Comme l’autre a fini, je le regarde. Il se croit sorti de l’auberge, maintenant. Je préfère ça.
— Dis-lui qu’il me montre le chemin du village ! Je le farcirai loin d’ici…
Larieux traduit au gars… L’autre s’avance. Je me hâte de reculer, toujours soucieux de respecter la marge de sécurité. Il tourne le dos à la cambuse et emprunte un chemin creux qui descend vers la vallée.
— Si la frangine rapplique, dis-lui que son frère est allé au village avec moi !
— Entendu…
Le rouquin marche d’un pas presque militaire. Je suis obligé de forcer l’allure pour lui filer le train.
Nous parvenons à un tournant du chemin et il se trouve caché à ma vue. Je ne presse pas l’allure car j’ai peur qu’il se soit embusqué derrière le fourré et qu’il m’agresse. Non, vous ne voyez pas qu’il me saute sur le paletot ?
Seulement, lorsque je débouche du virage, je vois mon zèbre qui bombe comme l’animal du même nom… Il m’a foutu deux cents mètres dans la vue, le bougre… Si je ne parviens pas à le stopper il est chiche d’ameuter les populations !

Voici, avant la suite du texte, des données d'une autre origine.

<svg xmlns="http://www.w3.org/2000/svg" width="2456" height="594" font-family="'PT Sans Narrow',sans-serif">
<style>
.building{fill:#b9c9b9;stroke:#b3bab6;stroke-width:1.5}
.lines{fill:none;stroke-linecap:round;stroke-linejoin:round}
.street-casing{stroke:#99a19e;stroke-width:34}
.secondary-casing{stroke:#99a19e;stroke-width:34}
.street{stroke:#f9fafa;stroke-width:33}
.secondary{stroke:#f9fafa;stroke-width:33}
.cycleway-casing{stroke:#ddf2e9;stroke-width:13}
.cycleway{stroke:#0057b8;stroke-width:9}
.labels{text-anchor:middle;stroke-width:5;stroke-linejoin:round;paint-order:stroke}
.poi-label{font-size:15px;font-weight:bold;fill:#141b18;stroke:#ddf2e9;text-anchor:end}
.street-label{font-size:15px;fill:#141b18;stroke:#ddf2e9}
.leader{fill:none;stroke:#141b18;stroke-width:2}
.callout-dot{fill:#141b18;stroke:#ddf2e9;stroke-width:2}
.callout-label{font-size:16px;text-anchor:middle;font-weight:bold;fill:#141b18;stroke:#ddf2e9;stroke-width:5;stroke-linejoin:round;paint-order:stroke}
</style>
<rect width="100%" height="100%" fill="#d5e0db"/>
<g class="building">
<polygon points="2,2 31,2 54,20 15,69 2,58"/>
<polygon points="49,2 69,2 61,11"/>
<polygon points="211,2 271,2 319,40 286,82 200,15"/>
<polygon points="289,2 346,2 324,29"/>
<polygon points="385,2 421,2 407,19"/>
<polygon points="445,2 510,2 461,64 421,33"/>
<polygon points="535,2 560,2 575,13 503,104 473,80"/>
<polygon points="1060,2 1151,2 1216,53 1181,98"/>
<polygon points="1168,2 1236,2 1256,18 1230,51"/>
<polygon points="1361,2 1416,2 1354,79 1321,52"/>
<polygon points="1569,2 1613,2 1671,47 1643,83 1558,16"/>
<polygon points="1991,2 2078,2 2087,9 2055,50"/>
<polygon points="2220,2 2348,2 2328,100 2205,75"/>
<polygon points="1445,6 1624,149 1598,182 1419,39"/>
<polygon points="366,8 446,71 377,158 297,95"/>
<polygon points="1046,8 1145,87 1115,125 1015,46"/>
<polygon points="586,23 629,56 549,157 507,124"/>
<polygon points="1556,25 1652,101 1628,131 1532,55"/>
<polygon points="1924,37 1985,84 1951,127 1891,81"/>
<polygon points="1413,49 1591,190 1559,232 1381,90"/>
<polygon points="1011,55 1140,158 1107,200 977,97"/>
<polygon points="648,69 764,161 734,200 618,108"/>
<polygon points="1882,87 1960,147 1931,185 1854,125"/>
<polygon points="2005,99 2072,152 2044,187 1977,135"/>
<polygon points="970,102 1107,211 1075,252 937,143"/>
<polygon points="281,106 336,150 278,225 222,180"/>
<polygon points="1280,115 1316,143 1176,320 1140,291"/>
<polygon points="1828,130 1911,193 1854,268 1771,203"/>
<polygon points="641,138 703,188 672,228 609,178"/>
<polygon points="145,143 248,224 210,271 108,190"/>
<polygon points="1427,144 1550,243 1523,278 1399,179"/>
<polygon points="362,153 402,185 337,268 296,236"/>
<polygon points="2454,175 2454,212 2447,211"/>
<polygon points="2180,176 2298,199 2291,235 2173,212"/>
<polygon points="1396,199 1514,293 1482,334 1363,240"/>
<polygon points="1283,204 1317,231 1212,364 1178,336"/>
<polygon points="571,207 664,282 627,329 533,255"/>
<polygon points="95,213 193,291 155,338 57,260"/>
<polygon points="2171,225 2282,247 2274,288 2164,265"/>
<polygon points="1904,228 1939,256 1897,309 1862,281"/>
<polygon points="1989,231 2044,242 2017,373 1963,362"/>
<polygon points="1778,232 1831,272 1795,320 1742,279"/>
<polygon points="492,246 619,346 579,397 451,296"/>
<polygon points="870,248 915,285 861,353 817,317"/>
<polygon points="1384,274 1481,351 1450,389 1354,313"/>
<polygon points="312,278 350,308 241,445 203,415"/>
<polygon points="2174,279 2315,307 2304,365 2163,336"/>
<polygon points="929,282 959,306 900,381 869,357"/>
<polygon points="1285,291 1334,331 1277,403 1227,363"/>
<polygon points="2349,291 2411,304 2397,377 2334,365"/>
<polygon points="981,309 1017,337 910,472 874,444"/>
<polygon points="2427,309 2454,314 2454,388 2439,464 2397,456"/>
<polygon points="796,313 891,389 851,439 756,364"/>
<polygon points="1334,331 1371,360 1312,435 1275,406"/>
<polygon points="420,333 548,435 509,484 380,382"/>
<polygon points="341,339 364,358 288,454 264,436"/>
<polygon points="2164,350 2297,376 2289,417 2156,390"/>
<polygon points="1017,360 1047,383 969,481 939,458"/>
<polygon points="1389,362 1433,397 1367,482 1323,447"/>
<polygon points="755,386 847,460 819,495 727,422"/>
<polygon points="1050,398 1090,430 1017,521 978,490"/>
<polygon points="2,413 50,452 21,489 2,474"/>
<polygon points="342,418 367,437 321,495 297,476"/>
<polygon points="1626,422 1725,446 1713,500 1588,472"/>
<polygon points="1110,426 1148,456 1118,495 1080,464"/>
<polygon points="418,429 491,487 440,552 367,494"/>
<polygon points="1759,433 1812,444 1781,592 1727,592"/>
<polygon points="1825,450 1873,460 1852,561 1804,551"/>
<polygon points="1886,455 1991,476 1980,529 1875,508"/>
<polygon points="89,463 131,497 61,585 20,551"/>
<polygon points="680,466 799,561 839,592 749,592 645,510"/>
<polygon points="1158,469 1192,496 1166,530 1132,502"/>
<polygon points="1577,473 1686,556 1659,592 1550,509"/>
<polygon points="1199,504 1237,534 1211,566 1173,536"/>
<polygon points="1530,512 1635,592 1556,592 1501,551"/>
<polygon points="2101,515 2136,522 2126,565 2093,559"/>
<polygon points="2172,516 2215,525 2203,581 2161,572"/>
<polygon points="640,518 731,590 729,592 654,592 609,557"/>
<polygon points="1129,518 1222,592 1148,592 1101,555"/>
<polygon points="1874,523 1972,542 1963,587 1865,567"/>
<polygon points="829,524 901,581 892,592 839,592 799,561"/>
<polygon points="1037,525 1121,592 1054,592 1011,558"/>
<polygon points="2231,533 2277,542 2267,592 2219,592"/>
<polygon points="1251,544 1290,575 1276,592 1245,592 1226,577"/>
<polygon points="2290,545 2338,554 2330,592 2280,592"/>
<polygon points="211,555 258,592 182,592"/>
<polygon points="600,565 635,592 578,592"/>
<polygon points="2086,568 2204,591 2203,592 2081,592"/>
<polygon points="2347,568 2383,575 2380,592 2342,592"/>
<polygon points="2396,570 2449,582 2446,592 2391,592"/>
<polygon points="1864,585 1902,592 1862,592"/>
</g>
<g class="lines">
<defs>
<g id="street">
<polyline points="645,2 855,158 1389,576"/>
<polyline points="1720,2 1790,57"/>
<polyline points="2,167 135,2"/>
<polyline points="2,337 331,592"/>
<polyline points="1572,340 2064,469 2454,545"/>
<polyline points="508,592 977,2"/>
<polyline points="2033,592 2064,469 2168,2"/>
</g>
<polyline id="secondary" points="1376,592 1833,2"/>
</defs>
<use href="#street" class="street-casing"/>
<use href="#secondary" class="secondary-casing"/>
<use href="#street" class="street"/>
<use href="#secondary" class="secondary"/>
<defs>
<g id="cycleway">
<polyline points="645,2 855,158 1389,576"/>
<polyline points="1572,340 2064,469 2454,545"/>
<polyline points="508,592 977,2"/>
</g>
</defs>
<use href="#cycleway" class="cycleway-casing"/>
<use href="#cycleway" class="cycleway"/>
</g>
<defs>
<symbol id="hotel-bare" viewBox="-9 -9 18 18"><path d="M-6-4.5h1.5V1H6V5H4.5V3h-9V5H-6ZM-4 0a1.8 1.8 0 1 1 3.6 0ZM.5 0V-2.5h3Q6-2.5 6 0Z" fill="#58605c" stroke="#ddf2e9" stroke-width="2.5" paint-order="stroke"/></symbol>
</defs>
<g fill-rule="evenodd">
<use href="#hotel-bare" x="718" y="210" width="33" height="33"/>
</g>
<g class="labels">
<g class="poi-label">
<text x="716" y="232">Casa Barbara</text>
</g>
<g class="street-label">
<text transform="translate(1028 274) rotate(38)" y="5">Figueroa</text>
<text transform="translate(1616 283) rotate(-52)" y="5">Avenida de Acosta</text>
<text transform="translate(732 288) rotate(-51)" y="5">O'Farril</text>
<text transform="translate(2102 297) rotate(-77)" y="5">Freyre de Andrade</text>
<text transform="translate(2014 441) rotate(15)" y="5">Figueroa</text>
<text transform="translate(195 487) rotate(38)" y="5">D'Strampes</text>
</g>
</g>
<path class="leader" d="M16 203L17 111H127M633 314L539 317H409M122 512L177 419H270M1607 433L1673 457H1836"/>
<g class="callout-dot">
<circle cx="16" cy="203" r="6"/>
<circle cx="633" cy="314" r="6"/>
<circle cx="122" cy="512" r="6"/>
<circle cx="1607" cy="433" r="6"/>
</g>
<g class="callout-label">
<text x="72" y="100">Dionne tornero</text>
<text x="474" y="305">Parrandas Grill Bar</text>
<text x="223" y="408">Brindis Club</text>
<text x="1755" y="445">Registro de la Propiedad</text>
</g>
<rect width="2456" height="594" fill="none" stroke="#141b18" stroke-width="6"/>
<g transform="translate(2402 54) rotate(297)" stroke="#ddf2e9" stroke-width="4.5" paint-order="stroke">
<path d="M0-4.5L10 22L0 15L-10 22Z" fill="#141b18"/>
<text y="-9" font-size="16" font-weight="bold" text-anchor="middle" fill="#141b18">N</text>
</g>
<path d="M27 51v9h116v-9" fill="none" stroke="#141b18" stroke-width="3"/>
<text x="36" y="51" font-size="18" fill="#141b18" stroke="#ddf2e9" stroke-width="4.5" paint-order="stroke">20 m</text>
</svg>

Je prends ma respiration aussi fort que la capacité de mes soufflets le permet, et je pique le démarrage Mimoun…
Mais cette grande saucisse doit avoir un moteur deux temps dans les guiboles, car il continue à me semer du poivre… Alors je joue mon va-tout… Je stoppe et je le couche en joue… À cette distance ce serait miracle si je l’atteignais. Je presse ma gâchette une fois, deux fois… Il continue de fuir… J’arrête la pistolade pour continuer ma course… Et soudain, je vois le grand connard qui fait des embardées… Il titube, ralentit et s’écroule…
Qu’est-ce que ça signifie ?…
Je m’approche d’une allure circonspecte… Parvenu à vingt mètres du gars je stoppe… Il remue faiblement… J’aperçois une grande tache rouge dans le dos du garçon… Malgré la distance je l’ai fadé ! Il gratte le sol des ongles, et sa pauvre bouille d’asperge plongée dans du minium se soulève un peu. Je suis obligé de penser que je ne fais qu’abréger une agonie inévitable. Mon feu crache une praline. Il l’intercepte avec le bulbe et il rend sa pauvre âme à Dieu.